The "Guide" does not fit into any of these categories. It's a comprehensive reference manual, but it's also a narrative, written by a real person who consulted hundreds of other real people about their sexual experiences.
Author Paul Joannides reports that the "Guide" is being used in sex education programs at several schools. A lot of the techniques covered here might seem a bit intimidating to people without much sexual experience - "you mean there's that much to it?!" - but aside from that, anyone who's even thinking about having sex could benefit a whole lot from reading this book.

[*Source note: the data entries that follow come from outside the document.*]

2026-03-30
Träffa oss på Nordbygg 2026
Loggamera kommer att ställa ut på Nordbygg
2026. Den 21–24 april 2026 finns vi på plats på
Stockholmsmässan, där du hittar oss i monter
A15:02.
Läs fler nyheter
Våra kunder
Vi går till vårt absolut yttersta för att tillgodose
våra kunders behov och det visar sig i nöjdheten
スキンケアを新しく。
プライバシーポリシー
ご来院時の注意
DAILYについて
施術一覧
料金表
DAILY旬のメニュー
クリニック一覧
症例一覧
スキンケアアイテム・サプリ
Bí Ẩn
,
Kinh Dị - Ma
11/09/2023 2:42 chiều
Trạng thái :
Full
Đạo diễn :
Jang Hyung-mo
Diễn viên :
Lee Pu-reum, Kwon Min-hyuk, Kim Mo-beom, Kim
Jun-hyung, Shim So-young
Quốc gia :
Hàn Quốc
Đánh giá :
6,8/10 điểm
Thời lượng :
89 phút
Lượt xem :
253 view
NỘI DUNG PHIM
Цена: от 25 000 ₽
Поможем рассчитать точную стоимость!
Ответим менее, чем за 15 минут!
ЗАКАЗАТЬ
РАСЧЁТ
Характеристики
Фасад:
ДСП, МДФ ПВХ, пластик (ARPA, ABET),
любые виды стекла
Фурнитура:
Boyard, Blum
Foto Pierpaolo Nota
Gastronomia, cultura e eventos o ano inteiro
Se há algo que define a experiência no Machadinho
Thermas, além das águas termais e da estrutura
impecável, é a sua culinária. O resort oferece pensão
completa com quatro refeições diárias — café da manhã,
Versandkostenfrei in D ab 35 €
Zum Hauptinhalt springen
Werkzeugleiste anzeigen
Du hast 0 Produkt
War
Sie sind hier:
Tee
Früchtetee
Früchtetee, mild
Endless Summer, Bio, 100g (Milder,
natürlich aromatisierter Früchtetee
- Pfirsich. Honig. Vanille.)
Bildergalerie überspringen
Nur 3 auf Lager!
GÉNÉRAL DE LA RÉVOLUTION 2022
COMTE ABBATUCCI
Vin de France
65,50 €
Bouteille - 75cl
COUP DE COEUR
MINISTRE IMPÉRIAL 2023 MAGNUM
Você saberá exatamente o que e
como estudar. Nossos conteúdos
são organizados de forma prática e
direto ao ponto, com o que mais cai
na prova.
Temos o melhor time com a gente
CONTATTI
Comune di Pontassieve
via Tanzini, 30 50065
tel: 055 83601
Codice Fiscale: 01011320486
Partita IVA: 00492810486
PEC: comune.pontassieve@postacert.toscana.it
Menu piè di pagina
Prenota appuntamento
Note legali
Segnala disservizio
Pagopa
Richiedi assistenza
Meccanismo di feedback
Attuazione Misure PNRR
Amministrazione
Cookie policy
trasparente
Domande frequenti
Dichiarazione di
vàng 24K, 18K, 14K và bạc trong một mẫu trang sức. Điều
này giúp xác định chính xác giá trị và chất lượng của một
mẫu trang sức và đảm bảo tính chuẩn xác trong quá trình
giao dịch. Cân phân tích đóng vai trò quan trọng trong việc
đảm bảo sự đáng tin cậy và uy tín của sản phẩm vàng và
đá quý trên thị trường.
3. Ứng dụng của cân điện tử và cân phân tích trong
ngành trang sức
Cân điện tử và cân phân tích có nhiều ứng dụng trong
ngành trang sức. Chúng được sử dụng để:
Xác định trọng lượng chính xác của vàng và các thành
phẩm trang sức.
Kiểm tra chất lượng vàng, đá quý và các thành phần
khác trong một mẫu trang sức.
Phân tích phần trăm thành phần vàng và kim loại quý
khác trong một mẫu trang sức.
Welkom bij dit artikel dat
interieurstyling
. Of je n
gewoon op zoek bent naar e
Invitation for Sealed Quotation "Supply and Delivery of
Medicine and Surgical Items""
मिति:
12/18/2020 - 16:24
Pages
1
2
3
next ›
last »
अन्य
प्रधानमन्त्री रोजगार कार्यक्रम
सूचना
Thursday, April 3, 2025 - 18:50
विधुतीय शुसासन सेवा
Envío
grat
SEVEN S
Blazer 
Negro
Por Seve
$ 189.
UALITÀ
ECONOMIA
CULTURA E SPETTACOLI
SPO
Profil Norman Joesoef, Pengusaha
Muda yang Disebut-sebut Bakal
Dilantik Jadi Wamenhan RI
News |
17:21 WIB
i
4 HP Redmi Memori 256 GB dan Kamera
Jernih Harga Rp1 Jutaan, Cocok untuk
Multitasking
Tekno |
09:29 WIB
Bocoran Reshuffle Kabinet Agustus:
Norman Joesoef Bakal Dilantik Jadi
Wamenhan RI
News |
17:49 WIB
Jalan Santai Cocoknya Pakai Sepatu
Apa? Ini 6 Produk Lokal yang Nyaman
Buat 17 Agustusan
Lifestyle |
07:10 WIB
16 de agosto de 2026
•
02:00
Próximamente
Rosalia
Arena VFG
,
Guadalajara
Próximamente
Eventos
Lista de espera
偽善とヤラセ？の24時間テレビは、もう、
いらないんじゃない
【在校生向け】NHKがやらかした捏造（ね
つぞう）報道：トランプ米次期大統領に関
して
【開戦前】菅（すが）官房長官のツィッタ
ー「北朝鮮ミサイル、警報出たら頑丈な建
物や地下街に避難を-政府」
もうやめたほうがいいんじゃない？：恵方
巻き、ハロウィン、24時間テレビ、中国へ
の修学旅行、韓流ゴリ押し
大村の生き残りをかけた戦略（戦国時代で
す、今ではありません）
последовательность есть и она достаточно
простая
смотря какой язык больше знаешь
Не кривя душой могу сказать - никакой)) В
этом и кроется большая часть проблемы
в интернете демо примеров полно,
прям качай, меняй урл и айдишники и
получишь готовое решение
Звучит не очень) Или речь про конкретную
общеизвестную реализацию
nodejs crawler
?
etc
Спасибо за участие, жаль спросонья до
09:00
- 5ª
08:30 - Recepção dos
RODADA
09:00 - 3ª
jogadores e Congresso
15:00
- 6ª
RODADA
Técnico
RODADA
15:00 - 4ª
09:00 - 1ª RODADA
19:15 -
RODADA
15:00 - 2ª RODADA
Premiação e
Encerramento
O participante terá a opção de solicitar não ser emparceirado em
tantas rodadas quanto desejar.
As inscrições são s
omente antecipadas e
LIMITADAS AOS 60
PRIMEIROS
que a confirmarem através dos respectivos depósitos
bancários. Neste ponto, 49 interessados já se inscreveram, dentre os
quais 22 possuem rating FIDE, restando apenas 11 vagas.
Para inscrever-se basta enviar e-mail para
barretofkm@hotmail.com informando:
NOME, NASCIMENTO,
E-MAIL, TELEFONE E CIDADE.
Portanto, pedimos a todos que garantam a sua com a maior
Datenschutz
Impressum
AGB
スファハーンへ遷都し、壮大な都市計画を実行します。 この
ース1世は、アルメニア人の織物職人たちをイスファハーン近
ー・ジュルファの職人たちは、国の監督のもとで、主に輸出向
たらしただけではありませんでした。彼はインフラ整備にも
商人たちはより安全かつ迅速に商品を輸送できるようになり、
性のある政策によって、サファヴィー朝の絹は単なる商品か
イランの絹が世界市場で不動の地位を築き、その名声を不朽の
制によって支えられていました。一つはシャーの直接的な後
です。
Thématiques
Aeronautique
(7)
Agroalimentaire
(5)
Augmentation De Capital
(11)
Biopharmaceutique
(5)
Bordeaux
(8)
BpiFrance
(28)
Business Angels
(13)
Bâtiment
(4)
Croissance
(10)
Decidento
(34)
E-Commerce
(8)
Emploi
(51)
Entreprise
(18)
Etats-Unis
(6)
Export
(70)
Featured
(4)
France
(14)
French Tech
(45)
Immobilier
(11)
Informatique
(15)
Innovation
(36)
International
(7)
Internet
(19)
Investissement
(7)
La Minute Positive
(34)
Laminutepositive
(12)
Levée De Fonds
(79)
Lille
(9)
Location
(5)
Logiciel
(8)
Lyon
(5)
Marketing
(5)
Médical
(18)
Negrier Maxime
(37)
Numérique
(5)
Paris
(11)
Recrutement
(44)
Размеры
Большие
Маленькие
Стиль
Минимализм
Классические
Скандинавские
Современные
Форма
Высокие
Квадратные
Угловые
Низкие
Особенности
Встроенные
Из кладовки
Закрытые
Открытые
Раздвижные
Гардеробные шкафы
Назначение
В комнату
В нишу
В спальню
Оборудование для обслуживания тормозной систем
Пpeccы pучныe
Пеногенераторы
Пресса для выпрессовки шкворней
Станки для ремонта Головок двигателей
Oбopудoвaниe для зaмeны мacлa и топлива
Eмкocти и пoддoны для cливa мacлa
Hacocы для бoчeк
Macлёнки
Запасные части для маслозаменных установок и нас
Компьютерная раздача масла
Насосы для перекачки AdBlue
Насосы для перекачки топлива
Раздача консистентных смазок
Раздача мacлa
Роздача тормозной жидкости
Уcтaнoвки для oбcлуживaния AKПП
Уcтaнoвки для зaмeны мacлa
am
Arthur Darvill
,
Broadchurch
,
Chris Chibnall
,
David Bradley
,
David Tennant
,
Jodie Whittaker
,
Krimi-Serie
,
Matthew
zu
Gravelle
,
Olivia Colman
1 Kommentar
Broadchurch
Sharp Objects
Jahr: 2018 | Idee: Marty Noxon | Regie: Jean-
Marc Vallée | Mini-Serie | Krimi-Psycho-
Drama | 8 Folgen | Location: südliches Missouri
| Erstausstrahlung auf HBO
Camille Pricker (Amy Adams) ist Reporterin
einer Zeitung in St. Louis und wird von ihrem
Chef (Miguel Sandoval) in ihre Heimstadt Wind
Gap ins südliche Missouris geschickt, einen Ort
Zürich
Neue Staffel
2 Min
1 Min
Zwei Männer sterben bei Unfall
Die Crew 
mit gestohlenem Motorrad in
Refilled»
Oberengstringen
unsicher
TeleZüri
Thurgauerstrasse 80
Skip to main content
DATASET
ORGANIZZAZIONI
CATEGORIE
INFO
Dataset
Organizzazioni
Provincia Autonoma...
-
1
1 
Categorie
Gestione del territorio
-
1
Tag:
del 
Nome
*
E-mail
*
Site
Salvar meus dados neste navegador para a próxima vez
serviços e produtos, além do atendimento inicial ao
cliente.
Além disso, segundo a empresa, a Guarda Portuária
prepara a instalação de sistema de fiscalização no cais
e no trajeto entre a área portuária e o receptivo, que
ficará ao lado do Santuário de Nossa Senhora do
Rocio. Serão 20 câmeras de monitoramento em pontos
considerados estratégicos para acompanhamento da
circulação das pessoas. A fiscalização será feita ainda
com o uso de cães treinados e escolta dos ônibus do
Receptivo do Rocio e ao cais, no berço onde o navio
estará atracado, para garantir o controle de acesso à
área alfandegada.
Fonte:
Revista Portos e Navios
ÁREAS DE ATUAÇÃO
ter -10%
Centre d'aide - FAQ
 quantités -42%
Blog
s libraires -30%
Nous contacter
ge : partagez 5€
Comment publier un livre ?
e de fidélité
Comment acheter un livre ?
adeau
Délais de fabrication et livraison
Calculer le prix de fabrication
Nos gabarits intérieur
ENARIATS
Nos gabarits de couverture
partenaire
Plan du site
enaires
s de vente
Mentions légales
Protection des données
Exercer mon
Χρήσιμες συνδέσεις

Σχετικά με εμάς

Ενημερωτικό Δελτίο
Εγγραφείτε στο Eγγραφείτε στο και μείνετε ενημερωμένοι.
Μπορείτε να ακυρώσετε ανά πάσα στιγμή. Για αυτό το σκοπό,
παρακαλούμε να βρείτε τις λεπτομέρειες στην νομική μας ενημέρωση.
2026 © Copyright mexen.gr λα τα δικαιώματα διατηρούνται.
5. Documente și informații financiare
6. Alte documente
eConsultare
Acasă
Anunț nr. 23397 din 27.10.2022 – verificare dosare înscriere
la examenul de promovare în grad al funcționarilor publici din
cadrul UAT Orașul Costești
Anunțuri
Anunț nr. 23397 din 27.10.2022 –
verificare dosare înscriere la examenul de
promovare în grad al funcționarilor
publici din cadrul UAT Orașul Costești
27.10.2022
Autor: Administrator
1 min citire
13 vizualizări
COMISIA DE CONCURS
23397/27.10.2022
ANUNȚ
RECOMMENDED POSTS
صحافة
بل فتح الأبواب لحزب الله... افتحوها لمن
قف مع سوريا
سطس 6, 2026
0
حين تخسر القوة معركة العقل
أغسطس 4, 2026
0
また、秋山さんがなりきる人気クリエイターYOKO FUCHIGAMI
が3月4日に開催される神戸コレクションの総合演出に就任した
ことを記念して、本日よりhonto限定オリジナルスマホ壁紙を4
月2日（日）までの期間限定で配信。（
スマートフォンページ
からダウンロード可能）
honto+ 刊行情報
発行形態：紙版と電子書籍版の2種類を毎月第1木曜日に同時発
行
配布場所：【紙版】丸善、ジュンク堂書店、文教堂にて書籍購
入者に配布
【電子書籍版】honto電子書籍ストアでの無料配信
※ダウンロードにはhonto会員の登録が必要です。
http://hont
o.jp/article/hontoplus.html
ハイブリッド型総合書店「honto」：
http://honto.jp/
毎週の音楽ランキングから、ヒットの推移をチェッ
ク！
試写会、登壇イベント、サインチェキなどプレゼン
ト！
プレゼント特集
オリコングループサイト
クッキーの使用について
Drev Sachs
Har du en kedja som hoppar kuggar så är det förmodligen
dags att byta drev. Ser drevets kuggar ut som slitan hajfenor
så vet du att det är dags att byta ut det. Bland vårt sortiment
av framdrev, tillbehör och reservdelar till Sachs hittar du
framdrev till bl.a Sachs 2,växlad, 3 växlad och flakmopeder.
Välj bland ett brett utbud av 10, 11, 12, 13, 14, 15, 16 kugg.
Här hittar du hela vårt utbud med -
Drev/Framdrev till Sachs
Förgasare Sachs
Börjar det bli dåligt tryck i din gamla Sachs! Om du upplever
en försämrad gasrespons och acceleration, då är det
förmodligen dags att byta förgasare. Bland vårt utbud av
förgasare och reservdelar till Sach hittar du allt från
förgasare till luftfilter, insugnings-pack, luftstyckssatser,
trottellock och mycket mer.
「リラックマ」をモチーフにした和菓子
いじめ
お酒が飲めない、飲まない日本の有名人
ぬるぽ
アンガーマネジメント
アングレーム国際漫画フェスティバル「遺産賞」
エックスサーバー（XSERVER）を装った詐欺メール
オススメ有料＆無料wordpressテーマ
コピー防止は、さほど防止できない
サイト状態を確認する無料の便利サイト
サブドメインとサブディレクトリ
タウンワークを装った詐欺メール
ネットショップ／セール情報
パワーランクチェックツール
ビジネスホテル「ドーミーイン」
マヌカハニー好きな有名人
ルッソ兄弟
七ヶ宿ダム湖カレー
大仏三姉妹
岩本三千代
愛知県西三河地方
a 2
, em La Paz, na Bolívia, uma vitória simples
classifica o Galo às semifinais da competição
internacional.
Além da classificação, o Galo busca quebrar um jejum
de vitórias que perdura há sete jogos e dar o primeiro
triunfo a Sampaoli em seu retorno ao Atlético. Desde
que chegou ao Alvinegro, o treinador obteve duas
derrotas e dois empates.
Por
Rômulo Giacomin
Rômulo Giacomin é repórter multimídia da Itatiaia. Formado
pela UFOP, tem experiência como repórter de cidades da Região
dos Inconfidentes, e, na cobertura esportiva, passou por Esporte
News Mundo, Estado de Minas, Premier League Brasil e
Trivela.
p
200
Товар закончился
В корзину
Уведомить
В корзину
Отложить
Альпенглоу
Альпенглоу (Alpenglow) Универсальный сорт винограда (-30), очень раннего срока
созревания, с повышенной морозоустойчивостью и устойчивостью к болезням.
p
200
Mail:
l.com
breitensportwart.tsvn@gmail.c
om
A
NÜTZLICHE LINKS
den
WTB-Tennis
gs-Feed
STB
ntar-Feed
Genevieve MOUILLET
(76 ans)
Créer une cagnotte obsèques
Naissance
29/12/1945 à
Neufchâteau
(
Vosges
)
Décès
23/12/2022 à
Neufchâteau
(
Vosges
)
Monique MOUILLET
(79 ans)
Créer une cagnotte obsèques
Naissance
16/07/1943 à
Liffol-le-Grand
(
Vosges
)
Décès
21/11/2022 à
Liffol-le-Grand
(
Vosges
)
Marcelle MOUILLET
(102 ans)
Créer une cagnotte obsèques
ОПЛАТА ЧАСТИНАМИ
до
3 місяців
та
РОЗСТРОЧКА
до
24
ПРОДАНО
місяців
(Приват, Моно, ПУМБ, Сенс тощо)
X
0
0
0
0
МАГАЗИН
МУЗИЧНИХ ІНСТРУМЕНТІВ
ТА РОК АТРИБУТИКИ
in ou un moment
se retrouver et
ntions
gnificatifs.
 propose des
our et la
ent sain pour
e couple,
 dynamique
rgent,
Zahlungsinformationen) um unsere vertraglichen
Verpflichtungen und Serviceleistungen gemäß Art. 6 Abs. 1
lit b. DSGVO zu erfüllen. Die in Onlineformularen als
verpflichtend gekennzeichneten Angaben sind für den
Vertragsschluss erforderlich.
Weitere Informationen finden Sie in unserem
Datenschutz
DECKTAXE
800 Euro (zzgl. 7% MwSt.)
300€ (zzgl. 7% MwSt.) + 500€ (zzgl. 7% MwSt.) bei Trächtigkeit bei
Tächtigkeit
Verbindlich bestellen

Some entire chapters are serious and rather opinionated. For example, Joannides vehemently denounces the act of circumcision, calling it "the penile calamity." He also has some ideas about how educating your kids about sex might seem rather unrealistic. While Joannides has definitely given much consideration to the content of these chapters, they cannot help but make for a less compelling reading than that of the more sensational chapters in the "Guide."
Altogether, though, the "Guide" strikes a great balance between playfulness and solemnity, exploring a multitude of sexual issues in great detail. While the book is indeed graphic, even at its most explicit it maintains an honest, matter-of-fact tone that keeps all the detail from entering the realm of obscenity.
As a how-to book, the "Guide to Getting It On!" earns its exclamation point, not only for the sheer volume of information it contains, but for the way it's presented: lightheartedly and with an emphasis on comfort and communication between partners.
And with all those pictures to giggle about, its entertainment value is indisputable. Maybe it really is as the "Guide" says: "Humor is the sexual lubricant for the soul."